What a pro 12-point tune-up adds
The homeowner checks keep the door healthy day to day. A professional tune-up covers what isn't safe or practical to do yourself: measuring and adjusting spring balance, checking cable wear and drum seating, swapping failing rollers, aligning the tracks, tuning the opener's force and travel limits, tightening all the hardware, and verifying the safety systems under load. That's the heart of our maintenance & tune-up service. A spring about to snap or a cable about to fray is far cheaper to catch on a tune-up than to fix on the morning the car's trapped inside — and either way, the spring replacement comes with a free, up-front quote if it does come to that.
Garage door maintenance questions
How often should a garage door be serviced?
Once a year is right for an average household — roughly three to five open-and-close cycles a day. If your door is your main entrance, you have several drivers, or you're running well past that, service it twice a year. Heavy use simply wears the springs, rollers, and opener faster.

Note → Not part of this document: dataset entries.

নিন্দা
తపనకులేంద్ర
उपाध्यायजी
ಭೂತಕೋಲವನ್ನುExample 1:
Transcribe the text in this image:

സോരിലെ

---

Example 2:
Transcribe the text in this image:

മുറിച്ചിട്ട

What's the garage door balance test?
With the door closed, pull the manual release cord to disconnect the opener, then lift the door by hand to about waist height and let go. A balanced door stays put. If it slides down or wants to fly up, the spring tension is off — that's a job for a tech, not a DIY adjustment. Re-attach the opener when you're done.

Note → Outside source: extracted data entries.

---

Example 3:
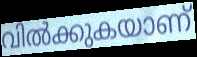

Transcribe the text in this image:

വിൽക്കുകയാണ്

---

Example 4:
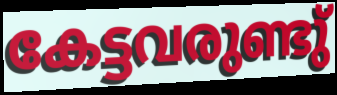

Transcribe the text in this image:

കേട്ടവരുണ്ടു്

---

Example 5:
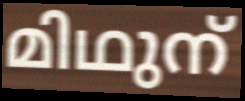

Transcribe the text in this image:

മിഥുന്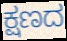
ಕ್ಷಣದ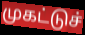
முகட்டுச்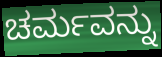
ಚರ್ಮವನ್ನು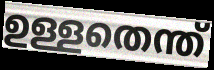
ഉള്ളതെന്ത്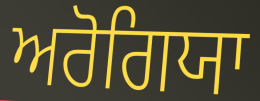
ਅਰੋਗਿਯਾ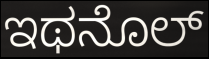
ಇಥನೊಲ್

How do I test the auto-reverse safety feature?
Two checks, monthly. For the photo-eyes: close the door and wave a broom through the beam near the floor — the door should reverse. For reverse-on-contact: lay a 2x4 flat on the floor in the doorway and close the door onto it — the door should hit the wood and reverse. If either fails, stop using the opener and have the safety system checked.
Why does a garage door need annual service in Michigan?
West Michigan winters are hard on a door. Cold makes spring steel more brittle and is when tired springs snap, road grit and salt grind at the rollers and tracks, and freeze-thaw swings stress every moving part. An annual tune-up before winter keeps things lubricated and catches a worn part before the first hard freeze finds it.
What does a professional tune-up include that I can't do?
A 12-point tune-up covers what's not safe or practical at home: measuring and adjusting spring balance, checking cable wear and drum seating, swapping failing rollers, aligning the tracks, tuning the opener force and travel limits, and verifying the safety systems. We give you a free, up-front quote, and the visit pays for itself by catching failures early.